If you share the same handler for both sync and finalize, you can use the finalizing field to tell whether it's time to clean up or whether it's a normal sync. If you define a separate handler just for finalize, there's no need to check the finalizing field since it will always be true.

Finalize Hook Response

The finalize hook response has all the same fields as the sync hook response, with the following additions:

FieldDescription
finalizedA boolean indicating whether you are done finalizing.

To perform ordered teardown, you can generate attachments just like you would for sync, but omit some attachments from the desired state depending on the observed set of attachments that are left. For example, if you observe [A,B,C], generate only [A,B] as your desired state; if you observe [A,B], generate only [A]; if you observe [A], return an empty desired list [].

Once the observed state passed in with the finalize request meets all your criteria (e.g. no more attachments were observed), and you have checked all other criteria (e.g. no corresponding external resource exists), return true for the finalized field in your response.
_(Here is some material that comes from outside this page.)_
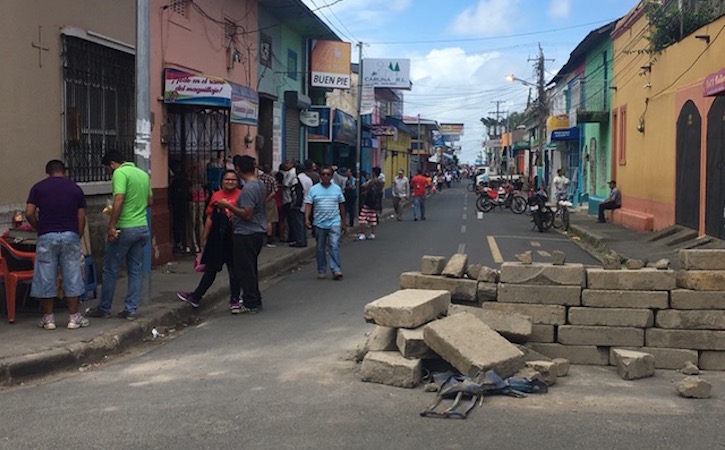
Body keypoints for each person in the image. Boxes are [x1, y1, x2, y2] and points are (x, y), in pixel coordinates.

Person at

Note that you should not return finalized: true the first time you return a desired state that you consider "final", since there's no guarantee that your desired state will be reached immediately. Instead, you should wait until the observed state matches what you want.

If the observed state passed in with the request doesn't meet your criteria, you can return a successful response (HTTP code 200) with finalized: false, and Metacontroller will call your hook again automatically if anything changes in the observed state.

If the only thing you're still waiting for is a state change in an external system, and you don't need to assert any new desired state for your children, returning success from the finalize hook may mean that Metacontroller doesn't call your hook again until the next periodic resync. To reduce the delay, you can request a one-time, per-object resync by setting resyncAfterSeconds in your hook response, giving you a chance to recheck the external state without holding up a slot in the work queue.